WORK TO BE COMPLETED: Give the listing again, word for word.

DATA FOR THIS EXERCISE:
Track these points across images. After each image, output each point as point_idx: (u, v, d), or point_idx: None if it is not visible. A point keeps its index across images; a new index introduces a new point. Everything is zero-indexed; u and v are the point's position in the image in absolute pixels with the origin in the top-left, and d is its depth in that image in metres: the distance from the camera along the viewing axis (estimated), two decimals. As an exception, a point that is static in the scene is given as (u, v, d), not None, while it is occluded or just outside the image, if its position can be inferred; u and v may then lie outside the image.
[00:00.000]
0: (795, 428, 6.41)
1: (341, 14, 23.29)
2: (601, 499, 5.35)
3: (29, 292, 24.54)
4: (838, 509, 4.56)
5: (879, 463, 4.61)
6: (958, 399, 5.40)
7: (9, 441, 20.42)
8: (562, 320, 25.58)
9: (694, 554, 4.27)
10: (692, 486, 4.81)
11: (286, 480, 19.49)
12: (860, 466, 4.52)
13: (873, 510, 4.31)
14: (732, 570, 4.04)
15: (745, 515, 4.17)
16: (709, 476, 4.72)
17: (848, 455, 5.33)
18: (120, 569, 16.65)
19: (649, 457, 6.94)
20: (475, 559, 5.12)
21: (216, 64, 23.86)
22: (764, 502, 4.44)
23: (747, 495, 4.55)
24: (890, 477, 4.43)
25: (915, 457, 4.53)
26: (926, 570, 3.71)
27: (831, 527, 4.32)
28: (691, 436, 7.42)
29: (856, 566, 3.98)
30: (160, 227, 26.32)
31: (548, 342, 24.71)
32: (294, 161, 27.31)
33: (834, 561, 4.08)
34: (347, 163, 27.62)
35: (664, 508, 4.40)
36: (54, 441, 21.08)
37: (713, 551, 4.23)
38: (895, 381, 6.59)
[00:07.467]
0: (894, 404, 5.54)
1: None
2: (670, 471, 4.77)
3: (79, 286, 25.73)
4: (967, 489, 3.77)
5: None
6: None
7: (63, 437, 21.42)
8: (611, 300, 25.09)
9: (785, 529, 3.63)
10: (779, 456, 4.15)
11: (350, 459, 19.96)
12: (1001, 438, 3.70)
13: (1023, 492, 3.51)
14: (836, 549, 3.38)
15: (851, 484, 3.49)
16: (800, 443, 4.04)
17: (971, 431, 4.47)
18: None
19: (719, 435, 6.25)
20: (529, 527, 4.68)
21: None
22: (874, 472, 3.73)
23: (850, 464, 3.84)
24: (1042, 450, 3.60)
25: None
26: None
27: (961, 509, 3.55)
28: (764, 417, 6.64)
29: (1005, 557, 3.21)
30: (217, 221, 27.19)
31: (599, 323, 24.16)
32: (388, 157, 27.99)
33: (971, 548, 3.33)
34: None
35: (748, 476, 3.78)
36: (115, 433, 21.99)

TASK OUTPUT:
Track these points across images. After each image, output each point as point_idx: (u, v, d), or point_idx: None if it is not visible. A point keeps its index across images; a new index introduces a new point. Everything is zero-indexed; u and v are the point's position in the image in absolute pixels with the origin in the top-left, and d is its depth in that image in metres: the distance from the camera along the viewing axis (estimated), two decimals. As an exception, a point that is static in the scene is given as (u, v, d), not None, while it is occluded or just outside the image, if its position can be inferred; u and v may then lie outside the image.
[00:00.000]
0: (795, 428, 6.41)
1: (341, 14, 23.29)
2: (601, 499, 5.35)
3: (29, 292, 24.54)
4: (838, 509, 4.56)
5: (879, 463, 4.61)
6: (958, 399, 5.40)
7: (9, 441, 20.42)
8: (562, 320, 25.58)
9: (694, 554, 4.27)
10: (692, 486, 4.81)
11: (286, 480, 19.49)
12: (860, 466, 4.52)
13: (873, 510, 4.31)
14: (732, 570, 4.04)
15: (745, 515, 4.17)
16: (709, 476, 4.72)
17: (848, 455, 5.33)
18: (120, 569, 16.65)
19: (649, 457, 6.94)
20: (475, 559, 5.12)
21: (216, 64, 23.86)
22: (764, 502, 4.44)
23: (747, 495, 4.55)
24: (890, 477, 4.43)
25: (915, 457, 4.53)
26: (926, 570, 3.71)
27: (831, 527, 4.32)
28: (691, 436, 7.42)
29: (856, 566, 3.98)
30: (160, 227, 26.32)
31: (548, 342, 24.71)
32: (294, 161, 27.31)
33: (834, 561, 4.08)
34: (347, 163, 27.62)
35: (664, 508, 4.40)
36: (54, 441, 21.08)
37: (713, 551, 4.23)
38: (895, 381, 6.59)
[00:07.467]
0: (894, 404, 5.54)
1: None
2: (670, 471, 4.77)
3: (79, 286, 25.73)
4: (967, 489, 3.77)
5: None
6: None
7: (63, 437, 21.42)
8: (611, 300, 25.09)
9: (785, 529, 3.63)
10: (779, 456, 4.15)
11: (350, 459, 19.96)
12: (1001, 438, 3.70)
13: (1023, 492, 3.51)
14: (836, 549, 3.38)
15: (851, 484, 3.49)
16: (800, 443, 4.04)
17: (971, 431, 4.47)
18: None
19: (719, 435, 6.25)
20: (529, 527, 4.68)
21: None
22: (874, 472, 3.73)
23: (850, 464, 3.84)
24: (1042, 450, 3.60)
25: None
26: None
27: (961, 509, 3.55)
28: (764, 417, 6.64)
29: (1005, 557, 3.21)
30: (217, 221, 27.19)
31: (599, 323, 24.16)
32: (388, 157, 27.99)
33: (971, 548, 3.33)
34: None
35: (748, 476, 3.78)
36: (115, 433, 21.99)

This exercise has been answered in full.